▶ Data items
⁂
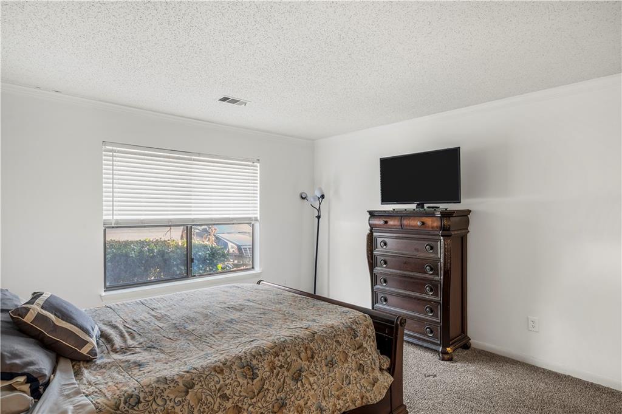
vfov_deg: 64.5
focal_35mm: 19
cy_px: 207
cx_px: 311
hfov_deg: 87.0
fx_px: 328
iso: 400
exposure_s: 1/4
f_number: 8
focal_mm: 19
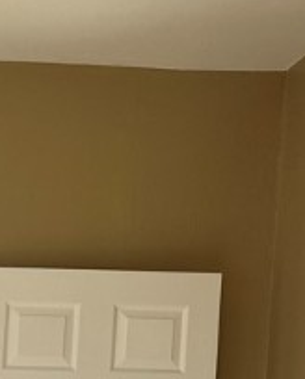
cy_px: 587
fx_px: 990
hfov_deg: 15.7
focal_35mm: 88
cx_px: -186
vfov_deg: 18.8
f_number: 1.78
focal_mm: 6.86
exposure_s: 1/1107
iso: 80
⁂
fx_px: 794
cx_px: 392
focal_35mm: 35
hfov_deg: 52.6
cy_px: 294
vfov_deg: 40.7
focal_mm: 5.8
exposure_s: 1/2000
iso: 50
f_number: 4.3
⁂
▶ What is expected
Set down, from the entries above, exactly the lines from the one with "focal_35mm: 35" up to and including the one with "f_number: 4.3", and no other lines.

▶ Task output
focal_35mm: 35
hfov_deg: 52.6
cy_px: 294
vfov_deg: 40.7
focal_mm: 5.8
exposure_s: 1/2000
iso: 50
f_number: 4.3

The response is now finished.